Kolejną imprezą towarzyszącą będzie XX edycja Baltic Polonez Cup. To zawody skupiające najlepszych żeglarzy samotników i załogi dwuosobowe z Polski i zagranicy. Jedni i drudzy będą rywalizować o "Puchar Poloneza" w długim wyścigu non stop. W Szczecinie podczas Pyromagic zorganizowane zostaną ich krótkie starty na Odrze, wzdłuż Wałów Chrobrego.
Przy ulicy Jana z Kolna pojawi się Strefa Zawodów, w której najmłodsi będą mogli próbować swoich sił w roli strażaków. Tuż obok odbywać się będą pokazy samochodów i sprzętu strażackiego, warsztaty z udzielania pierwszej pomocy, a także turniej koszykówki.
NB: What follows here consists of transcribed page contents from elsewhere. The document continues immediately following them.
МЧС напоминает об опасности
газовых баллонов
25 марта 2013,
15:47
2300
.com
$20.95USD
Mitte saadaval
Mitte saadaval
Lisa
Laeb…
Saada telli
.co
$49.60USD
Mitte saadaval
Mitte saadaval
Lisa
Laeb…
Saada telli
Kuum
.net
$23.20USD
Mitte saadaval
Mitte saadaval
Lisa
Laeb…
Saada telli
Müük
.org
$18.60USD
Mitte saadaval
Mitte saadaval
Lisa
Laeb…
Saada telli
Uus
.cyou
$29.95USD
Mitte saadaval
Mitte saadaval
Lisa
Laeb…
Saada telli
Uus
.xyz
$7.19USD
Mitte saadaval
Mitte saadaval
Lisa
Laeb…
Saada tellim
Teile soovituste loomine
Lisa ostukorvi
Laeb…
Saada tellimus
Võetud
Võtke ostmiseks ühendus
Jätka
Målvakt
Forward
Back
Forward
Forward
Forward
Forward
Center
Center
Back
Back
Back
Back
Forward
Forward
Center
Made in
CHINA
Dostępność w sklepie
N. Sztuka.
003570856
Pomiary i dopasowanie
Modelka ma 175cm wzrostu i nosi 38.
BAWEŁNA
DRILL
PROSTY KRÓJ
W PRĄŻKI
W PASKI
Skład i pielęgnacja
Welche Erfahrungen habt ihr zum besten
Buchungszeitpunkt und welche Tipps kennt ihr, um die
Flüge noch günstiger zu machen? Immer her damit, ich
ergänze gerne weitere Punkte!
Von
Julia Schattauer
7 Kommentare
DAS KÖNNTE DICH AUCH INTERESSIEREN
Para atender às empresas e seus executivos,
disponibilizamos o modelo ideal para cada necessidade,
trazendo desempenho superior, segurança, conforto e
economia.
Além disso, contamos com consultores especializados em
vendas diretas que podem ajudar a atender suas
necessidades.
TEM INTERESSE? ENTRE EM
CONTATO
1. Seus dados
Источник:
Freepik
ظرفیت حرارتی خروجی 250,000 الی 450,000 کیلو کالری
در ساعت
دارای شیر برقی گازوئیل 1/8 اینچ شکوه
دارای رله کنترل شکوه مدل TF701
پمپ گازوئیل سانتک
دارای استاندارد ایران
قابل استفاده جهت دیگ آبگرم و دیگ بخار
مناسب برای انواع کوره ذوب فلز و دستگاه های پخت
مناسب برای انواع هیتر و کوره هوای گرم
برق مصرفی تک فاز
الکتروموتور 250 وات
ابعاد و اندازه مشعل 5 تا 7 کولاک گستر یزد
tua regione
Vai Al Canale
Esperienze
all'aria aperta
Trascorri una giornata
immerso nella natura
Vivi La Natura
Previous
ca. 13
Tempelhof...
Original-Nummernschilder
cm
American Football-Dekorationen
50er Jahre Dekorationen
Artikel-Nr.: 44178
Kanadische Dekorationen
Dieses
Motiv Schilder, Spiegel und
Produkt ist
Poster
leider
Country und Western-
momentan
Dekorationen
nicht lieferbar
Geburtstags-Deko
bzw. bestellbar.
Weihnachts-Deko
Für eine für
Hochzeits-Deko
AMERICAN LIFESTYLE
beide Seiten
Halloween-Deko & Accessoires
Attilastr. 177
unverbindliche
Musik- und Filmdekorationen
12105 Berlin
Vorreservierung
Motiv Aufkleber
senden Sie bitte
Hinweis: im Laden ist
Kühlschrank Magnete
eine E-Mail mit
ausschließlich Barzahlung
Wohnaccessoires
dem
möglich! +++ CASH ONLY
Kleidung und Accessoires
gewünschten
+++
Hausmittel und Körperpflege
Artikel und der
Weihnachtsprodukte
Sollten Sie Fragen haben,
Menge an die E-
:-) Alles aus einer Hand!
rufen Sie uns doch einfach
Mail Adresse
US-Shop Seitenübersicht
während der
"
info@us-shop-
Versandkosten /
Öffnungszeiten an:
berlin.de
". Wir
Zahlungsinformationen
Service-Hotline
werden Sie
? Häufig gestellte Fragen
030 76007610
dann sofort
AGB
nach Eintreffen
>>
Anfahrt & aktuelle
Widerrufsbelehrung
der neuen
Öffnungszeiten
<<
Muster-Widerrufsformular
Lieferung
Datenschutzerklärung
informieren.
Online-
Powstanie również specjalna strefa treningu aerobowego z siłownią TriGym i cross treningami.
Natomiast na Łasztowni kusić będzie strefa z Wyzwaniem Smaku Pepsi oraz Zlotem food trucków.
XII Międzynarodowy Festiwal Ogni Sztucznych Pyromagic odbędzie się 9 i 10 sierpnia br. Czy to ostatnia edycja imprezy? Zdaniem ekologów ma ona negatywny wpływ na środowisko?
- Nie wydaje mi się. W przyszłym roku również zorganizujemy festiwal ze względu na umowy, które nas do tego zobowiązują. Oczywiście staramy się ograniczyć negatywny wpływ. Poprosiliśmy producenta i wykonawcę pokazów o dostarczenie świadectw, atestów i badań, które pokazują oddziaływanie na przyrodę. Według naszej najlepszej wiedzy na chwilę obecną, normy nie są przekroczone - dodał Leopold Korytkowski.